I took my friend V with me to last evening’s opening of Neo Muyanga’s Memory of How It Feels at The Baxter because she loves music a lot. This live performance is directed by Ina Wichterich, with Apollo Ntshoko, Chuma Sopotela, Andile Vellem, and musicans Galina Juritz, Thandi Ntuli, Candice Martin, Benjamin Jephta, Anna Telford, Natalie Mason, Nicola du Toit. Obviously Neo wrote the script, composed the music and was there with the musicians, playing, singing and conducting.
My writing about this piece is definitely going to be all over the place and will probably make little complete sense. This is probably because it’s exactly how I received the piece. There were things I absolutely loved, and thought I ‘got’, things I loved without having a clue, things I ‘got’ which I found a bit boring, things that I totally didn’t understand and didn’t enjoy.

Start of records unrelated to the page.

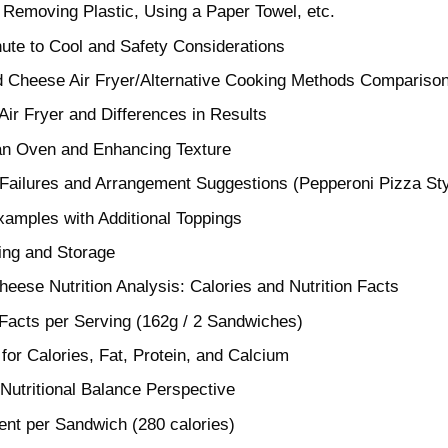
 Removing Plastic, Using a Paper Towel, etc.
ute to Cool and Safety Considerations
d Cheese Air Fryer/Alternative Cooking Methods Compariso
ir Fryer and Differences in Results
 an Oven and Enhancing Texture
Failures and Arrangement Suggestions (Pepperoni Pizza Sty
amples with Additional Toppings
ing and Storage
heese Nutrition Analysis: Calories and Nutrition Facts
 Facts per Serving (162g / 2 Sandwiches)
for Calories, Fat, Protein, and Calcium
Nutritional Balance Perspective
nt per Sandwich (280 calories)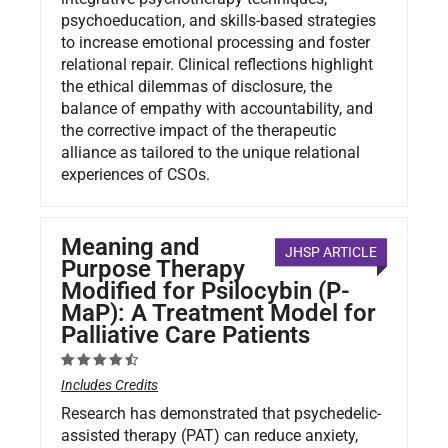
psychoeducation, and skills-based strategies
to increase emotional processing and foster
relational repair. Clinical reflections highlight
the ethical dilemmas of disclosure, the
balance of empathy with accountability, and
the corrective impact of the therapeutic
alliance as tailored to the unique relational
experiences of CSOs.
Meaning and
JHSP ARTICLE
Purpose Therapy
Modified for Psilocybin (P-
MaP): A Treatment Model for
Palliative Care Patients
Includes Credits
Research has demonstrated that psychedelic-
assisted therapy (PAT) can reduce anxiety,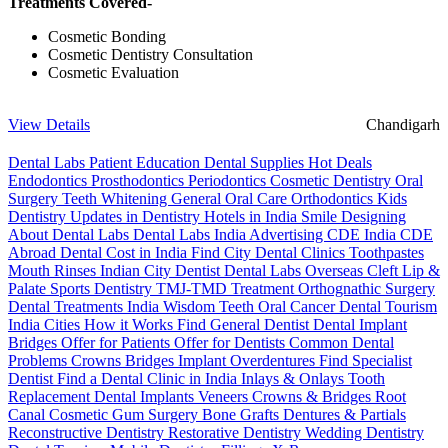
Treatments Covered-
Cosmetic Bonding
Cosmetic Dentistry Consultation
Cosmetic Evaluation
View Details
Chandigarh
Dental Labs
Patient Education
Dental Supplies
Hot Deals
Endodontics
Prosthodontics
Periodontics
Cosmetic Dentistry
Oral
Surgery
Teeth Whitening
General Oral Care
Orthodontics
Kids
Dentistry
Updates in Dentistry
Hotels in India
Smile Designing
About Dental Labs
Dental Labs India
Advertising
CDE India
CDE
Abroad
Dental Cost in India
Find City Dental Clinics
Toothpastes
Mouth Rinses
Indian City Dentist
Dental Labs Overseas
Cleft Lip &
Palate
Sports Dentistry
TMJ-TMD Treatment
Orthognathic Surgery
Dental Treatments India
Wisdom Teeth
Oral Cancer
Dental Tourism
India Cities
How it Works
Find General Dentist
Dental Implant
Bridges
Offer for Patients
Offer for Dentists
Common Dental
Problems
Crowns
Bridges
Implant Overdentures
Find Specialist
Dentist
Find a Dental Clinic in India
Inlays & Onlays
Tooth
Replacement
Dental Implants
Veneers
Crowns & Bridges
Root
Canal
Cosmetic Gum Surgery
Bone Grafts
Dentures & Partials
Reconstructive Dentistry
Restorative Dentistry
Wedding Dentistry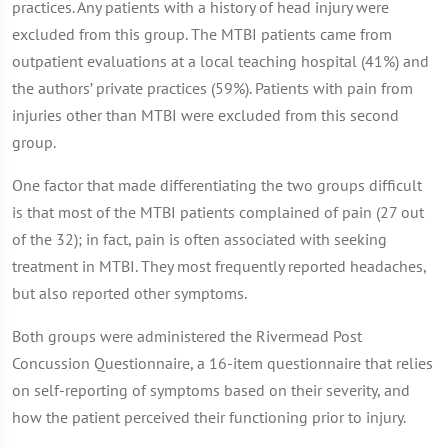
practices. Any patients with a history of head injury were
excluded from this group. The MTBI patients came from
outpatient evaluations at a local teaching hospital (41%) and
the authors’ private practices (59%). Patients with pain from
injuries other than MTBI were excluded from this second
group.
One factor that made differentiating the two groups difficult
is that most of the MTBI patients complained of pain (27 out
of the 32); in fact, pain is often associated with seeking
treatment in MTBI. They most frequently reported headaches,
but also reported other symptoms.
Both groups were administered the Rivermead Post
Concussion Questionnaire, a 16-item questionnaire that relies
on self-reporting of symptoms based on their severity, and
how the patient perceived their functioning prior to injury.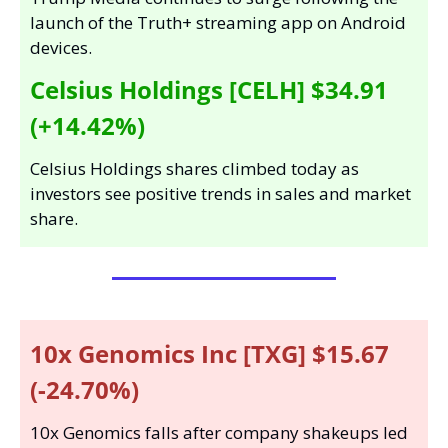
launch of the Truth+ streaming app on Android 
devices.
Celsius Holdings [CELH] $34.91 
(+14.42%)
Celsius Holdings shares climbed today as 
investors see positive trends in sales and market 
share.
10x Genomics Inc [TXG] $15.67 
(-24.70%)
10x Genomics falls after company shakeups led 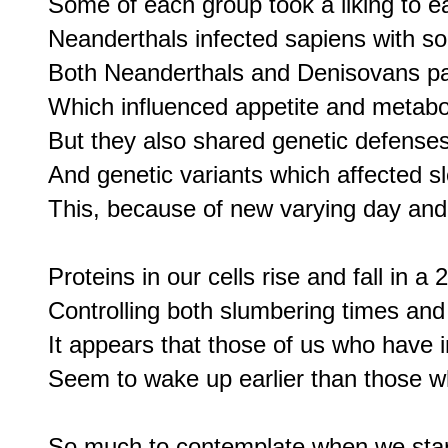
Some of each group took a liking to e
Neanderthals infected sapiens with so
Both Neanderthals and Denisovans pa
Which influenced appetite and metabol
But they also shared genetic defenses
And genetic variants which affected sl
This, because of new varying day and 
Proteins in our cells rise and fall in a 
Controlling both slumbering times an
It appears that those of us who have in
Seem to wake up earlier than those wh
So much to contemplate when we start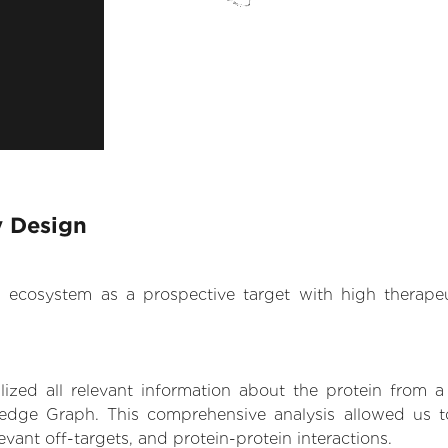
y Design
.AI ecosystem as a prospective target with high therap
zed all relevant information about the protein from a
edge Graph. This comprehensive analysis allowed us to 
levant off-targets, and protein-protein interactions.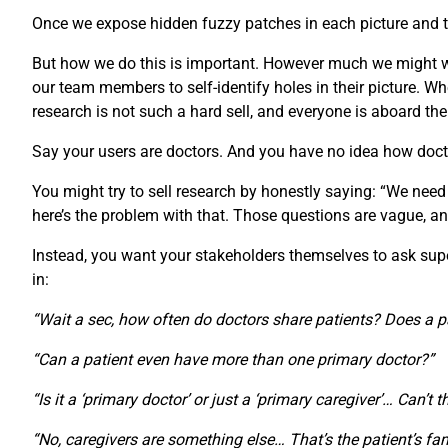
Once we expose hidden fuzzy patches in each picture and th
But how we do this is important. However much we might wan
our team members to self-identify holes in their picture.
research is not such a hard sell, and everyone is aboard th
Say your users are doctors. And you have no idea how doct
You might try to sell research by honestly saying: “We need
here’s the problem with that. Those questions are vague, an
Instead, you want your stakeholders themselves to ask super-
in:
“Wait a sec, how often do doctors share patients? Does a p
“Can a patient even have more than one primary doctor?”
“Is it a ‘primary doctor’ or just a ‘primary caregiver’… Can’t 
“No, caregivers are something else… That’s the patient’s fam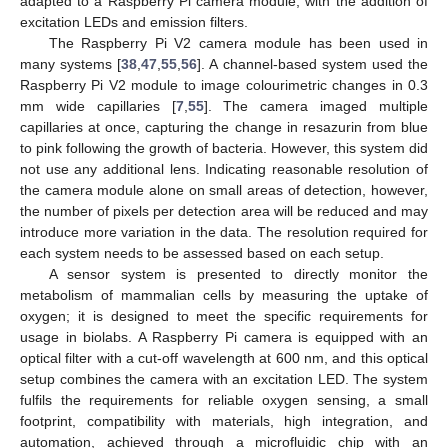
adapted to a Raspberry Pi camera module, with the addition of
excitation LEDs and emission filters.
The Raspberry Pi V2 camera module has been used in
many systems [
38
,
47
,
55
,
56
]. A channel-based system used the
Raspberry Pi V2 module to image colourimetric changes in 0.3
mm wide capillaries [
7
,
55
]. The camera imaged multiple
capillaries at once, capturing the change in resazurin from blue
to pink following the growth of bacteria. However, this system did
not use any additional lens. Indicating reasonable resolution of
the camera module alone on small areas of detection, however,
the number of pixels per detection area will be reduced and may
introduce more variation in the data. The resolution required for
each system needs to be assessed based on each setup.
A sensor system is presented to directly monitor the
metabolism of mammalian cells by measuring the uptake of
oxygen; it is designed to meet the specific requirements for
usage in biolabs. A Raspberry Pi camera is equipped with an
optical filter with a cut-off wavelength at 600 nm, and this optical
setup combines the camera with an excitation LED. The system
fulfils the requirements for reliable oxygen sensing, a small
footprint, compatibility with materials, high integration, and
automation, achieved through a microfluidic chip with an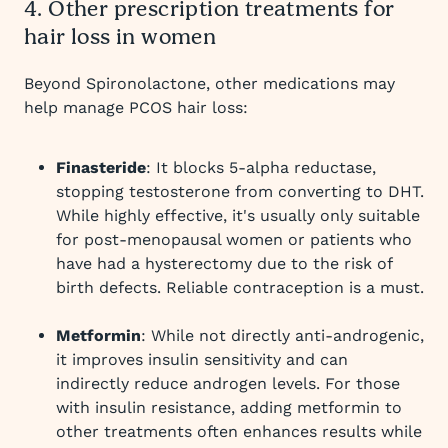
4. Other prescription treatments for
hair loss in women
Beyond Spironolactone, other medications may
help manage PCOS hair loss:
Finasteride
: It blocks 5-alpha reductase,
stopping testosterone from converting to DHT.
While highly effective, it's usually only suitable
for post-menopausal women or patients who
have had a hysterectomy due to the risk of
birth defects. Reliable contraception is a must.
Metformin
: While not directly anti-androgenic,
it improves insulin sensitivity and can
indirectly reduce androgen levels. For those
with insulin resistance, adding metformin to
other treatments often enhances results while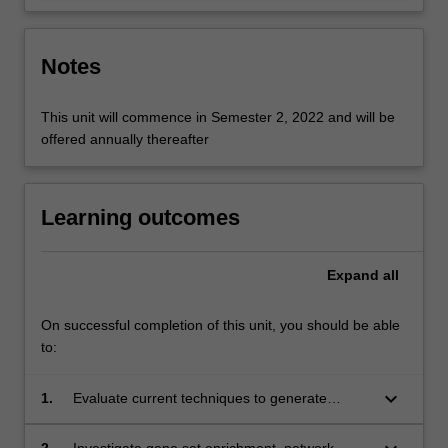
Notes
This unit will commence in Semester 2, 2022 and will be
offered annually thereafter
Learning outcomes
Expand
all
On successful completion of this unit, you should be able
to:
keyboard_arrow_down
1.
Evaluate current techniques to generate
genomic data and apply standard workflows to
analyse them;
2.
Investigate gene set enrichment, network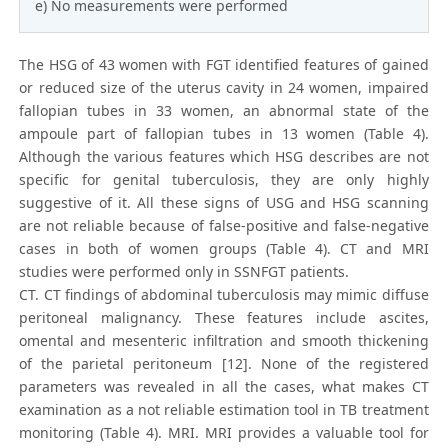
e) No measurements were performed
The HSG of 43 women with FGT identified features of gained
or reduced size of the uterus cavity in 24 women, impaired
fallopian tubes in 33 women, an abnormal state of the
ampoule part of fallopian tubes in 13 women (Table 4).
Although the various features which HSG describes are not
specific for genital tuberculosis, they are only highly
suggestive of it. All these signs of USG and HSG scanning
are not reliable because of false-positive and false-negative
cases in both of women groups (Table 4). CT and MRI
studies were performed only in SSNFGT patients.
CT. CT findings of abdominal tuberculosis may mimic diffuse
peritoneal malignancy. These features include ascites,
omental and mesenteric infiltration and smooth thickening
of the parietal peritoneum [12]. None of the registered
parameters was revealed in all the cases, what makes CT
examination as a not reliable estimation tool in TB treatment
monitoring (Table 4). MRI. MRI provides a valuable tool for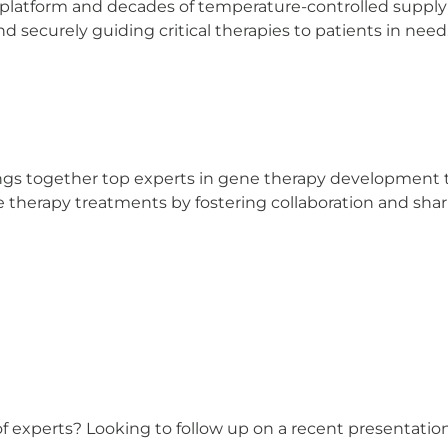
 platform and decades of temperature-controlled supply
d securely guiding critical therapies to patients in need
ngs together top experts in gene therapy development t
ene therapy treatments by fostering collaboration and sha
 of experts? Looking to follow up on a recent presentati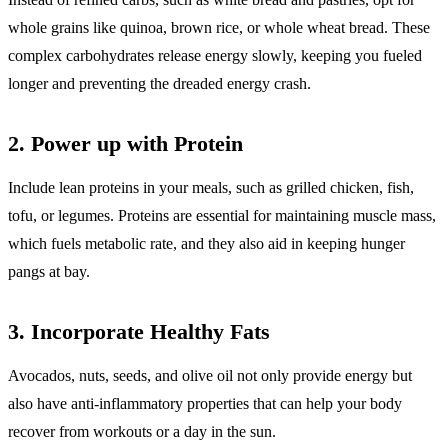
whole grains like quinoa, brown rice, or whole wheat bread. These
complex carbohydrates release energy slowly, keeping you fueled
longer and preventing the dreaded energy crash.
2.
Power up with Protein
Include lean proteins in your meals, such as grilled chicken, fish,
tofu, or legumes. Proteins are essential for maintaining muscle mass,
which fuels metabolic rate, and they also aid in keeping hunger
pangs at bay.
3.
Incorporate Healthy Fats
Avocados, nuts, seeds, and olive oil not only provide energy but
also have anti-inflammatory properties that can help your body
recover from workouts or a day in the sun.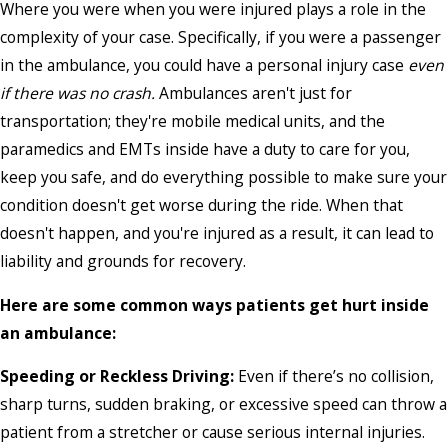
Where you were when you were injured plays a role in the
complexity of your case. Specifically, if you were a passenger
in the ambulance, you could have a personal injury case
even
if there was no crash.
Ambulances aren't just for
transportation; they're mobile medical units, and the
paramedics and EMTs inside have a duty to care for you,
keep you safe, and do everything possible to make sure your
condition doesn't get worse during the ride. When that
doesn't happen, and you're injured as a result, it can lead to
liability and grounds for recovery.
Here are some common ways patients get hurt inside
an ambulance:
Speeding or Reckless Driving:
Even if there’s no collision,
sharp turns, sudden braking, or excessive speed can throw a
patient from a stretcher or cause serious internal injuries.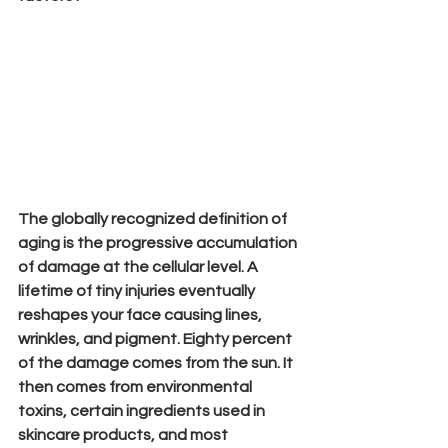
The globally recognized definition of 
aging is the progressive accumulation 
of damage at the cellular level. A 
lifetime of tiny injuries eventually 
reshapes your face causing lines, 
wrinkles, and pigment. Eighty percent 
of 
the 
damage comes from the sun. It 
then comes from environmental 
toxins, certain ingredients used in 
skincare products, and most 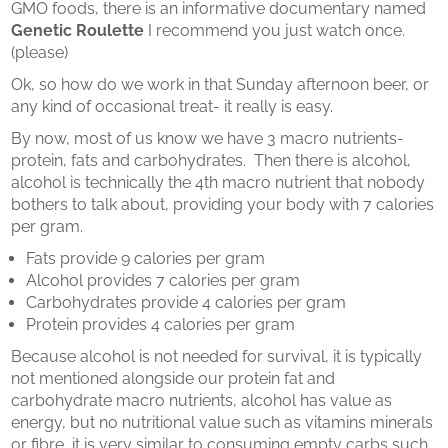
GMO foods, there is an informative documentary named
Genetic Roulette
I recommend you just watch once.
(please)
Ok, so how do we work in that Sunday afternoon beer, or
any kind of occasional treat- it really is easy.
By now, most of us know we have 3 macro nutrients-
protein, fats and carbohydrates. Then there is alcohol,
alcohol is technically the 4th macro nutrient that nobody
bothers to talk about, providing your body with 7 calories
per gram.
Fats provide 9 calories per gram
Alcohol provides 7 calories per gram
Carbohydrates provide 4 calories per gram
Protein provides 4 calories per gram
Because alcohol is not needed for survival, it is typically
not mentioned alongside our protein fat and
carbohydrate macro nutrients, alcohol has value as
energy, but no nutritional value such as vitamins minerals
or fibre, it is very similar to consuming empty carbs such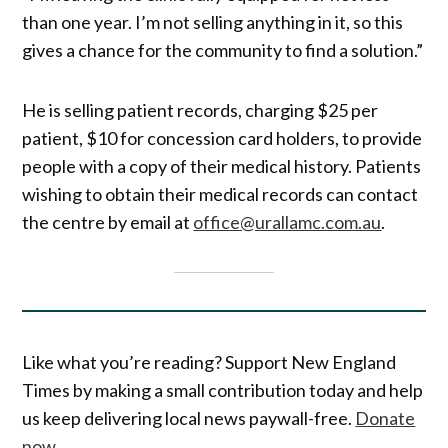
than one year. I’m not selling anything in it, so this
gives a chance for the community to find a solution.”
He is selling patient records, charging $25 per
patient, $10 for concession card holders, to provide
people with a copy of their medical history. Patients
wishing to obtain their medical records can contact
the centre by email at
office@urallamc.com.au
.
Like what you’re reading? Support New England
Times by making a small contribution today and help
us keep delivering local news paywall-free.
Donate
now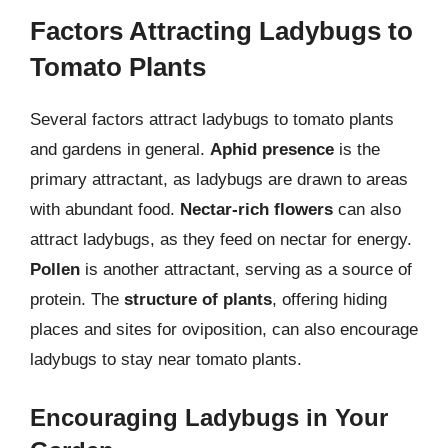
Factors Attracting Ladybugs to
Tomato Plants
Several factors attract ladybugs to tomato plants
and gardens in general.
Aphid presence
is the
primary attractant, as ladybugs are drawn to areas
with abundant food.
Nectar-rich flowers
can also
attract ladybugs, as they feed on nectar for energy.
Pollen
is another attractant, serving as a source of
protein. The
structure of plants
, offering hiding
places and sites for oviposition, can also encourage
ladybugs to stay near tomato plants.
Encouraging Ladybugs in Your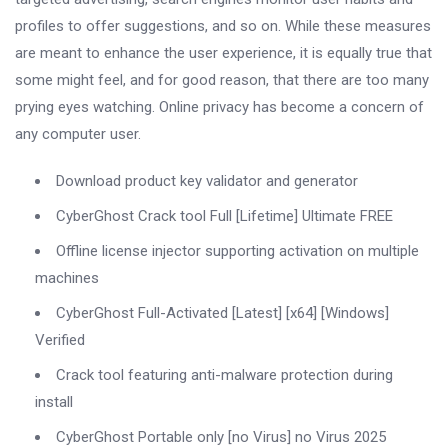
profiles to offer suggestions, and so on. While these measures
are meant to enhance the user experience, it is equally true that
some might feel, and for good reason, that there are too many
prying eyes watching. Online privacy has become a concern of
any computer user.
Download product key validator and generator
CyberGhost Crack tool Full [Lifetime] Ultimate FREE
Offline license injector supporting activation on multiple
machines
CyberGhost Full-Activated [Latest] [x64] [Windows]
Verified
Crack tool featuring anti-malware protection during
install
CyberGhost Portable only [no Virus] no Virus 2025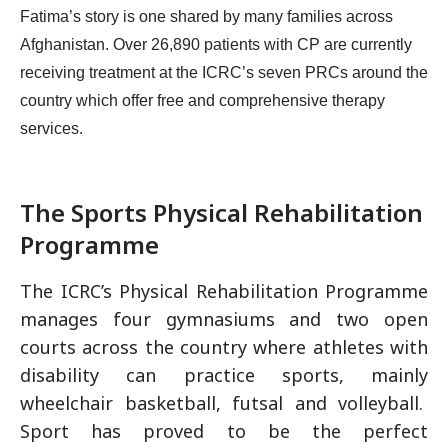
Fatima’s story is one shared by many families across
Afghanistan. Over 26,890 patients with CP are currently
receiving treatment at the ICRC’s seven PRCs around the
country which offer free and comprehensive therapy
services.
The Sports Physical Rehabilitation
Programme
The ICRC’s Physical Rehabilitation Programme
manages four gymnasiums and two open
courts across the country where athletes with
disability can practice sports, mainly
wheelchair basketball, futsal and volleyball.
Sport has proved to be the perfect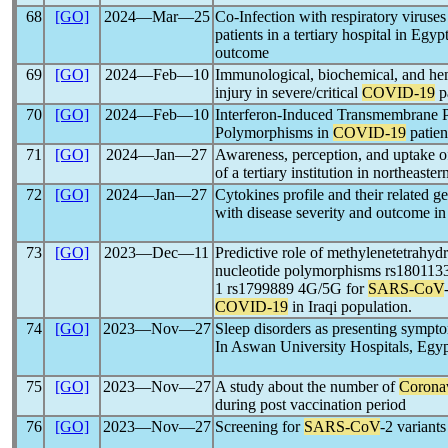
68
[GO]
2024―Mar―25
Co-Infection with respiratory viruses
patients in a tertiary hospital in Egyp
outcome
69
[GO]
2024―Feb―10
Immunological, biochemical, and hem
injury in severe/critical
COVID-19
pa
70
[GO]
2024―Feb―10
Interferon-Induced Transmembrane P
Polymorphisms in
COVID-19
patien
71
[GO]
2024―Jan―27
Awareness, perception, and uptake 
of a tertiary institution in northeaste
72
[GO]
2024―Jan―27
Cytokines profile and their related g
with disease severity and outcome in
73
[GO]
2023―Dec―11
Predictive role of methylenetetrahydr
nucleotide polymorphisms rs180113
1 rs1799889 4G/5G for
SARS-CoV
COVID-19
in Iraqi population.
74
[GO]
2023―Nov―27
Sleep disorders as presenting sympto
In Aswan University Hospitals, Egy
75
[GO]
2023―Nov―27
A study about the number of
Corona
during post vaccination period
76
[GO]
2023―Nov―27
Screening for
SARS-CoV
-2 variant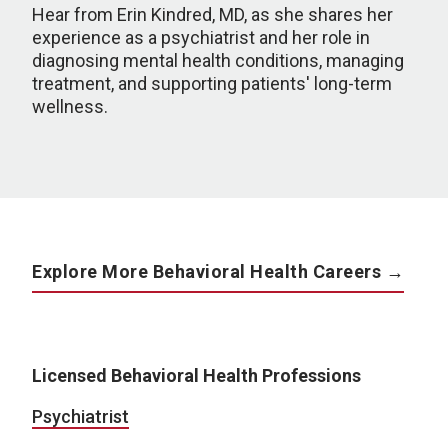
Hear from Erin Kindred, MD, as she shares her
experience as a psychiatrist and her role in
diagnosing mental health conditions, managing
treatment, and supporting patients' long-term
wellness.
Explore More Behavioral Health Careers →
Licensed Behavioral Health Professions
Psychiatrist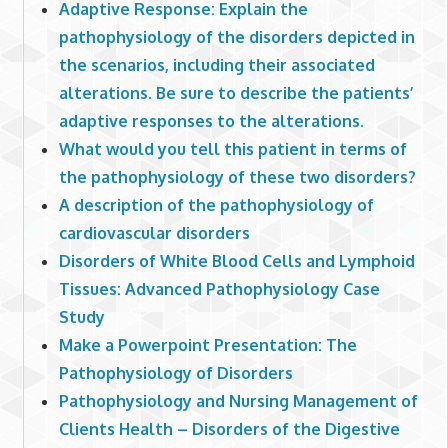
Adaptive Response: Explain the
pathophysiology of the disorders depicted in
the scenarios, including their associated
alterations. Be sure to describe the patients’
adaptive responses to the alterations.
What would you tell this patient in terms of
the pathophysiology of these two disorders?
A description of the pathophysiology of
cardiovascular disorders
Disorders of White Blood Cells and Lymphoid
Tissues: Advanced Pathophysiology Case
Study
Make a Powerpoint Presentation: The
Pathophysiology of Disorders
Pathophysiology and Nursing Management of
Clients Health – Disorders of the Digestive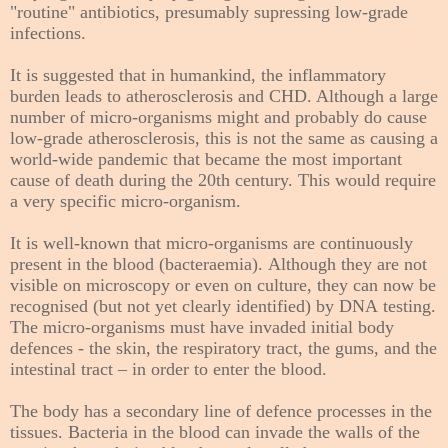
"routine" antibiotics, presumably supressing low-grade
infections.
It is suggested that i
n humankind,
the inflammatory
burden leads to atherosclerosis and CHD. Although a large
number of micro-organisms might and probably do cause
low-grade atherosclerosis, this is not the same as causing a
world-wide pandemic that became the most important
cause of death during the 20th century. This would require
a very specific micro-organism.
It is well-known that micro-organisms are continuously
present in the blood (bacteraemia). Although they are not
visible on microscopy or even on culture, they can now be
recognised (but not yet clearly identified) by DNA testing.
The micro-organisms must have invaded initial body
defences - the skin, the respiratory tract, the gums, and the
intestinal tract – in order to enter the blood.
The body has a secondary line of defence processes in the
tissues. Bacteria in the blood can invade the walls of the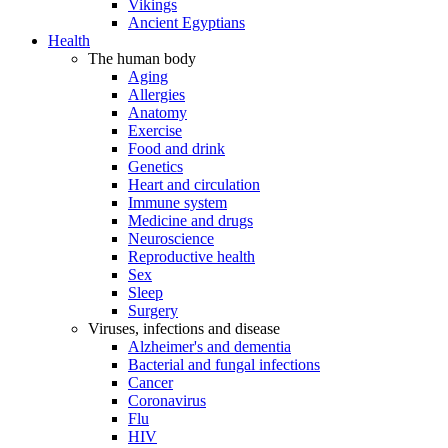
Vikings
Ancient Egyptians
Health
The human body
Aging
Allergies
Anatomy
Exercise
Food and drink
Genetics
Heart and circulation
Immune system
Medicine and drugs
Neuroscience
Reproductive health
Sex
Sleep
Surgery
Viruses, infections and disease
Alzheimer's and dementia
Bacterial and fungal infections
Cancer
Coronavirus
Flu
HIV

The piece is sort of in three stories, but it’s hard to tell how they are that. They have weird, non-verbal, dance-move links. I love the language of the stories, and the words. They are strange and the language is manipulated in a totally different, clever and sexy way. It is delicious and surprising. The three performers are quite fantastic. Apollo does most of the speaking, and it’s a tough job with the kind of words he is given to use. He is successful for the most part. And he is an amazing performer. Chuma is so wonderful to watch. She manages to be totally invested in what she does, and it feels so right, and natural, and real. And she has the most beautiful back. Andile is gorgeous too. He is deaf, and his sign language gives the whole thing a different dimension.
It was a treat to have the musicians live, on stage and to watch and listen to how they linked up with the action to become part of a whole. And I enjoyed the music itself, which was original and exciting. And the dancing/moving was beautiful too, if not quite repetitive. You see, I don’t actually get a lot of the dancing/moving stuff, especially if it has a lot of unexplained emotion with it.
And that is the thing, I think. A lot of unexplained emotional stuff. When that happens we, the audience, watch and enjoy but don’t feel. We are watching others feel. And I wanted to feel, but didn’t.
I think Ina, as director, did a wonderful job with the areas that she is an expert in; all the physical, dance, movement stuff was fantastic. The phrasing of the magic words though, needed better sculpting.
Memory of How It Feels is an interesting, sometimes magical, very strange performance. It is not for theatre sissies though. You need to have confident theatre opinion to get your head around it. It might make non theatre people scared.
My friend V didn’t say much, but on the way home she said the experience was a bit like watching cricket when you don’t know how the game works, and you don’t really understand the why of it.
The funny thing is, I’m still thinking about it. And remembering how it feels.